> _TUGAS DAN LATIHAN_
**1)** Ambil bagian pidato tentang membaca buku fiksi mulai dari "Seperti yang kita" sampai "bahasanya yang baku.", persis seperti tertulis di teks.
**2)** Dalam pidato tentang membaca buku fiksi, buku apa yang dijadikan contoh oleh pembicara?

> _TEKS SUMBER_
Friday, May 1, 2009

Ujian Praktik Bahasa Indonesia (Selasa, 28 April 2009)

Membaca Buku Fiksi untuk Lebih Memahami Materi Pelajaran Sekolah

Selamat pagi Bapak Bambang dan teman-teman sekalian. Puji dan syukur saya panjatkan pada Tuhan karena telah mengumpulkan kita semua disini dan menyempatkan saya menyampaikan pidato saya. Saat ini saya akan berbicara mengenai pentingnya membaca buku fiksi dalam rangka memperdalam pemahaman dalam kegiatan belajar di sekolah.
Seperti yang kita ketahui, sumber utama dalam mempelajari materi pelajaran di sekolah yaitu bahan yang diberikan oleh guru dan buku pelajaran sekolah. Sayangnya, bahan-bahan tersebut ditambah dengan tugas yang telah diberikan biasanya tidak benar-benar mampu memberikan pemahaman mengenai materi yang dipelajari. Terlebih lagi bila dalam mengerjakan tugas yang diberikan, siswa hanya meng-‘copy-paste’ dari internet karena bahan yang tersedia sulit dipahami dengan bahasanya yang baku.
Berbeda dengan hal tersebut, membaca buku fiksi merupakan hobi mayoritas murid, tidak terbatas pada kalangan tertentu, murid laki-laki dan perempuan gemar membacanya. Mulai dari komik hingga novel yang tebalnya ribuan halaman terus menerus dibaca secara berkala, tidak seperti buku-buku non-fiksi.
Meskipun mayoritas orang tua murid menganggap membaca buku fiksi tidak berguna, pada kenyataannya, dengan buku-buku itulah kita menjadi lebih mampu memahami materi pelajaran. Sebagai contohnya, komik Buddha yang menggambarkan perjalanan hidup Buddha. Kita tidak hanya melihat gambar namun secara tidak langsung juga melihat bahasa digunakan sedemikian rupa, teknik gambar yang digunakan, latar tempat atau situasi pada zaman tersebut, interaksi antar individu yang terjadi saat itu, norma yang berlaku serta hal-hal menarik lainnya. Dari semua itu, kita dapat lebih memahami bahwa pelajaran bahasa tidak lagi sekadar membahas majas-majas, pelajaran seni tidak lagi sekadar goresan-goresan tak berarti, pelajaran sejarah tidak lagi sekadar omong kosong latar belakang suatu peristiwa dan embel-embelnya, sosiologi tidak lagi sekadar teori-teori tak bermakna, geografi tidak lagi sekadar relief tak nyata.

> _BARIS DATA_
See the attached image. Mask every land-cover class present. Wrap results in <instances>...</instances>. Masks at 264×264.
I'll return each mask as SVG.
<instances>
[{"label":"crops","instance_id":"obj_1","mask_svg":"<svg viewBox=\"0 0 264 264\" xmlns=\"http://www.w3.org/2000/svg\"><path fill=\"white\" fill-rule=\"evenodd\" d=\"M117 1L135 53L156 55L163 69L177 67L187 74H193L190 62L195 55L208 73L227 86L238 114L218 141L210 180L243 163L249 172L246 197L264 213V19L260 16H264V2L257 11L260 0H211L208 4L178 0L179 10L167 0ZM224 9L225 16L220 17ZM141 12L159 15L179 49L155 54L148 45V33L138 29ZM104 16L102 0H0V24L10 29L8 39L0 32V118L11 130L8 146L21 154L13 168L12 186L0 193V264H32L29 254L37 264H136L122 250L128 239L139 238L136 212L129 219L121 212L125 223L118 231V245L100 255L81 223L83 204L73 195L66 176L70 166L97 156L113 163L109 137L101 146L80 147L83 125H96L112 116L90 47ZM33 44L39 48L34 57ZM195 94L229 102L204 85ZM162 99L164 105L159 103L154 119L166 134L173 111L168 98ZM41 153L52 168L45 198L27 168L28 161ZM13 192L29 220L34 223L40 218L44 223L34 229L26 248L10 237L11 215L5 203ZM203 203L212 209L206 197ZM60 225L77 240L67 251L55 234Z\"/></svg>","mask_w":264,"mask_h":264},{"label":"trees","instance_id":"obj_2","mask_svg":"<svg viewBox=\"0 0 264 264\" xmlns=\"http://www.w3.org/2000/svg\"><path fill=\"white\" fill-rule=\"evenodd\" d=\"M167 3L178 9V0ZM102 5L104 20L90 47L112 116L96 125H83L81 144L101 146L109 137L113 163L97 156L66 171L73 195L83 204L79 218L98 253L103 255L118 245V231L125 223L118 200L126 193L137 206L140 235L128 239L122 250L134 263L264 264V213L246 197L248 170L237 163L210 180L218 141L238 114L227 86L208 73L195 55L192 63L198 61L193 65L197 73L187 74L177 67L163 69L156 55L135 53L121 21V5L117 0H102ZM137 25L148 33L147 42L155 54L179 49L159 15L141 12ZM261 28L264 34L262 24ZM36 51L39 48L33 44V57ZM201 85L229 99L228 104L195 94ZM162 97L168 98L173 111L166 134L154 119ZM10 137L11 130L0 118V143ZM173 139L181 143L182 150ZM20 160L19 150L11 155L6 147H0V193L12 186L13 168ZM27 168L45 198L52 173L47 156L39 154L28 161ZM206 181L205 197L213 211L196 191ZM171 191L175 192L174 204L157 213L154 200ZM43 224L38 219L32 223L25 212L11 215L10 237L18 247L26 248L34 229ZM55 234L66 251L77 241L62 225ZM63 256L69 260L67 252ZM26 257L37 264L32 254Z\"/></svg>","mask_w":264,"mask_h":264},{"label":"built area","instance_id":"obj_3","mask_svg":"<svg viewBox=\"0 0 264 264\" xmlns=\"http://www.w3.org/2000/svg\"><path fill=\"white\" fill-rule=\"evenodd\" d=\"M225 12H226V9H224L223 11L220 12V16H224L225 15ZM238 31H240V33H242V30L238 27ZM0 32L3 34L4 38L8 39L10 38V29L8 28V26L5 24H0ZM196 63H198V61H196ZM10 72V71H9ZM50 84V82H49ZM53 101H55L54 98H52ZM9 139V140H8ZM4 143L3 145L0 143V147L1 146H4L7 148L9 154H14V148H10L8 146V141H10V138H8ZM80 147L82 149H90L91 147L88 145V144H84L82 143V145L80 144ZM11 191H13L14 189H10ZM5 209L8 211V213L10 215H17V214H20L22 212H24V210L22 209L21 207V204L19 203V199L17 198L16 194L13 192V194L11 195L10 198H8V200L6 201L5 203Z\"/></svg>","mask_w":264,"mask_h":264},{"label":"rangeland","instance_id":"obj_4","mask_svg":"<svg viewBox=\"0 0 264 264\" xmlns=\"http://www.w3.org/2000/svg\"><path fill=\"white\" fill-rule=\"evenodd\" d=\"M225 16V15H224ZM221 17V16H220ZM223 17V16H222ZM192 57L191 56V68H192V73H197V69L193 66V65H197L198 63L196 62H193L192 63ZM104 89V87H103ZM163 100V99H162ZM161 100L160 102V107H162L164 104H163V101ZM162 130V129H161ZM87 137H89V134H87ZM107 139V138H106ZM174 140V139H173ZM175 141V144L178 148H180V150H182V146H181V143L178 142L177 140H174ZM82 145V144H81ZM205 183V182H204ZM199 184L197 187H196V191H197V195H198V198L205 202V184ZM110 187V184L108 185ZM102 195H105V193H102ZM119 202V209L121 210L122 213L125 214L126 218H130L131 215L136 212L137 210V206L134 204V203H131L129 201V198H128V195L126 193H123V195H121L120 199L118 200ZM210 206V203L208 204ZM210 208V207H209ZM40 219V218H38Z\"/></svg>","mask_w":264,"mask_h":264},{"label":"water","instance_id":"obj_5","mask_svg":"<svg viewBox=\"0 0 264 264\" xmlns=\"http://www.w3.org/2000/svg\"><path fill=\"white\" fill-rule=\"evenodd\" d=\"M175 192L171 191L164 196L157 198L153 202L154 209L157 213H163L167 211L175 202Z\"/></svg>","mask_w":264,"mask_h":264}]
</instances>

==

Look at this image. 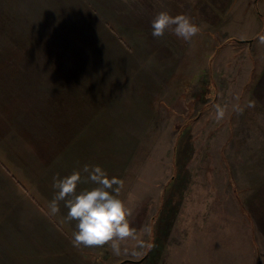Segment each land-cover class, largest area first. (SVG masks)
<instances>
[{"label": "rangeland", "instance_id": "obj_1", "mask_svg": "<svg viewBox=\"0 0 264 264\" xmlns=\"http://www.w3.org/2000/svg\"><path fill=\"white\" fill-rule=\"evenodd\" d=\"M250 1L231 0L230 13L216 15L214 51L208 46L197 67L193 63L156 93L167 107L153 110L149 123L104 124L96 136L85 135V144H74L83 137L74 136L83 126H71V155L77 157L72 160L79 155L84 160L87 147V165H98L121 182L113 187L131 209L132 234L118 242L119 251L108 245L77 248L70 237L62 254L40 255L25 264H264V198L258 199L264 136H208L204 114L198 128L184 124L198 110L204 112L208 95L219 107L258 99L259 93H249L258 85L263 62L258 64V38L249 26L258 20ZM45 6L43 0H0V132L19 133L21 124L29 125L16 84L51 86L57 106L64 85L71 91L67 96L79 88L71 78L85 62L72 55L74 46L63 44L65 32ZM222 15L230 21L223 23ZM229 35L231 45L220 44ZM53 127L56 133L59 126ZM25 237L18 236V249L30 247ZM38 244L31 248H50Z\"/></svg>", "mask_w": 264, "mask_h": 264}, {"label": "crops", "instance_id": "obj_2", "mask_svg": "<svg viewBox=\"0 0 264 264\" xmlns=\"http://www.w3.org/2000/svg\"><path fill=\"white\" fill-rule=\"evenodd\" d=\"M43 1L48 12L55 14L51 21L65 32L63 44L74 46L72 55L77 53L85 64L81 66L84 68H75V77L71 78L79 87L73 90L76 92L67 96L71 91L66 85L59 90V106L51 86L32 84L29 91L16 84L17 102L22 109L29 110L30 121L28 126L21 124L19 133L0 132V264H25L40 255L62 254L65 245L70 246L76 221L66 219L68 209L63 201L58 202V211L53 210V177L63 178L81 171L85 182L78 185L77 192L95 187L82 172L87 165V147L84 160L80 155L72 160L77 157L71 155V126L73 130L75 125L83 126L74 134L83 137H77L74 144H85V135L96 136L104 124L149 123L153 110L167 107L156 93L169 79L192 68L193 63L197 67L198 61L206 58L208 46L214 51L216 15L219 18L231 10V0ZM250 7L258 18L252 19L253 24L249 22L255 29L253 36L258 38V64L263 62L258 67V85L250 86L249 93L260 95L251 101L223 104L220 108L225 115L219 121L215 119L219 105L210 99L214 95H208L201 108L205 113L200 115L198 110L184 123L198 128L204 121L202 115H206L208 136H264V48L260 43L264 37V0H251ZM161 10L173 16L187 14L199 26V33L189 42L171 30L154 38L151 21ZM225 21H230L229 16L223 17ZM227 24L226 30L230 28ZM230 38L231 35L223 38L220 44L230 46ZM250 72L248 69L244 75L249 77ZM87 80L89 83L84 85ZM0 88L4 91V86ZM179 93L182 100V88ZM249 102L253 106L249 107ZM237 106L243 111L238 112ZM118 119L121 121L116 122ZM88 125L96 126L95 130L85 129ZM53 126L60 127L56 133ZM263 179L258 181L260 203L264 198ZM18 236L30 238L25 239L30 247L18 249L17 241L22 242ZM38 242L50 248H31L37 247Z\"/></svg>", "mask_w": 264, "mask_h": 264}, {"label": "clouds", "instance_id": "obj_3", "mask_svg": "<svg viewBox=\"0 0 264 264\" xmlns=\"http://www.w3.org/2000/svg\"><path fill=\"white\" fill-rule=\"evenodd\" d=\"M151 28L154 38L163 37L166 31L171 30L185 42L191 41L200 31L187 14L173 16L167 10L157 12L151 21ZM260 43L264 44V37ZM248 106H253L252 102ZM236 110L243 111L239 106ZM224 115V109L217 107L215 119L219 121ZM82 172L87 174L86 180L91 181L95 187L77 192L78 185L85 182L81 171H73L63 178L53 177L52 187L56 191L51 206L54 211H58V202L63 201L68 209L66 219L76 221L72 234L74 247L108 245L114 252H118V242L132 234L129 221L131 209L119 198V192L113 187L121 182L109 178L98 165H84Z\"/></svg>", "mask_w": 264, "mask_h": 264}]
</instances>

> _JAWABAN LATIHAN_
**1)**
Seperti yang kita ketahui, sumber utama dalam mempelajari materi pelajaran di sekolah yaitu bahan yang diberikan oleh guru dan buku pelajaran sekolah. Sayangnya, bahan-bahan tersebut ditambah dengan tugas yang telah diberikan biasanya tidak benar-benar mampu memberikan pemahaman mengenai materi yang dipelajari. Terlebih lagi bila dalam mengerjakan tugas yang diberikan, siswa hanya meng-‘copy-paste’ dari internet karena bahan yang tersedia sulit dipahami dengan bahasanya yang baku.

**2)** Komik Buddha yang menggambarkan perjalanan hidup Buddha.